───── Excerpted text

Support CPMS test role in shiftstack-qa automation#9
Conversation
imatza-rh
left a comment
There was a problem hiding this comment.
Good port from the IR-plugin. Nice improvements: OpenStack resource cleanup in always, must-gather on test failure. Nit: PR description says "branch fallback" but prepare_openshift_tests.yml has no fallback - same as all other roles, works fine.
Please run ./gate.sh (ansible-lint + pre-commit inside the shiftstack-client container) - no CI checks are configured on GitHub PRs. yamllint passes locally, but ansible-lint needs the container.
| - post | ||
| - verification | ||
| - day2ops | ||
| - cpms_test |
There was a problem hiding this comment.
Is cpms_test needed here? This is a Jenkins job definition — the Zuul integration job uses osp_verification.yaml. The e2e-periodic rolls all 3 masters (5h ginkgo timeout) and has been a systemic timeout in Jenkins since 4.18.
There was a problem hiding this comment.
You're right, this is a Jenkins job definition and the e2e-periodic 5h timeout would be problematic here. Removed cpms_test from stages, cpms_replace_attrs from day2ops_procedures, and the cpms_replacements vars. The CPMS tests will only run via the Zuul integration job using osp_verification.yaml.

──────────

**Tasks and exercises**
• 1. According to the review thread, what does ./gate.sh run?
• 2. Reproduce the review thread from "Good port from" to "Jenkins since 4.18.", swapping "Jenkins" for "Tekton".

───── Data provided

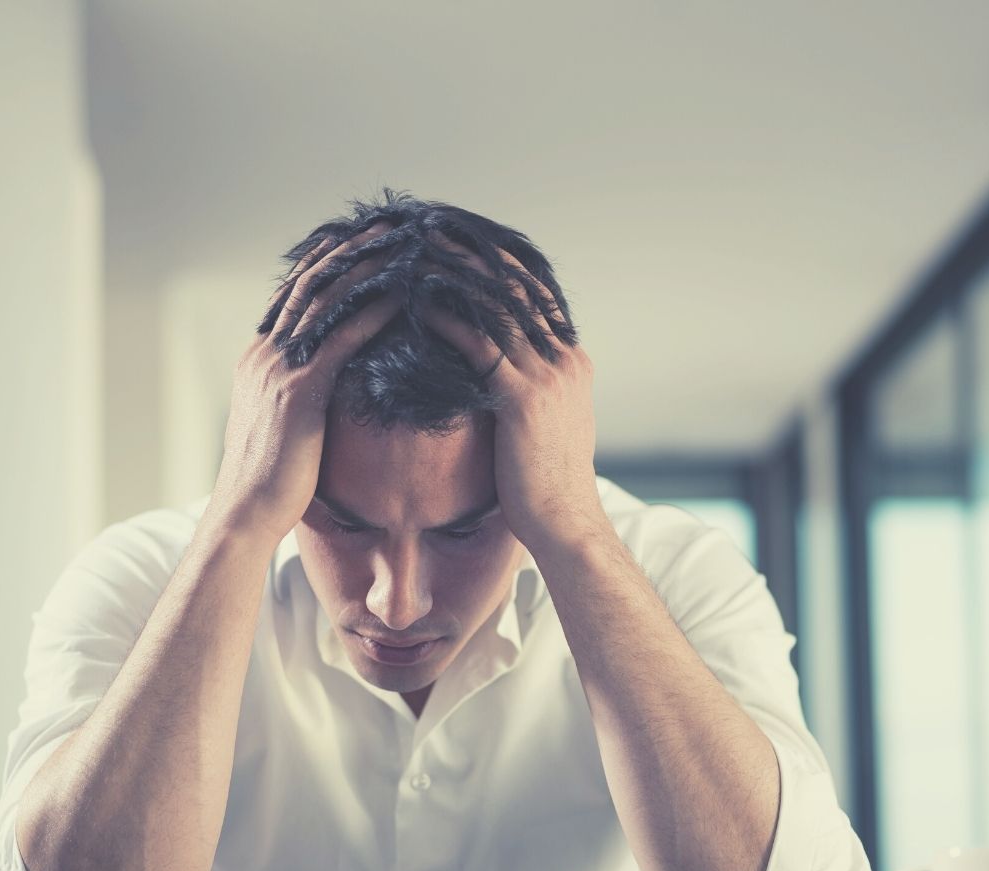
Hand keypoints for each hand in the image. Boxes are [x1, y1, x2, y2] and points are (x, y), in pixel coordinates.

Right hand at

──────────

**Answers**
• 1. It runs ansible-lint and pre-commit inside the shiftstack-client container.

• 2.
Good port from the IR-plugin. Nice improvements: OpenStack resource cleanup in always, must-gather on test failure. Nit: PR description says "branch fallback" but prepare_openshift_tests.yml has no fallback - same as all other roles, works fine.
Please run ./gate.sh (ansible-lint + pre-commit inside the shiftstack-client container) - no CI checks are configured on GitHub PRs. yamllint passes locally, but ansible-lint needs the container.
| - post | ||
| - verification | ||
| - day2ops | ||
| - cpms_test |
There was a problem hiding this comment.
Is cpms_test needed here? This is a Tekton job definition — the Zuul integration job uses osp_verification.yaml. The e2e-periodic rolls all 3 masters (5h ginkgo timeout) and has been a systemic timeout in Tekton since 4.18.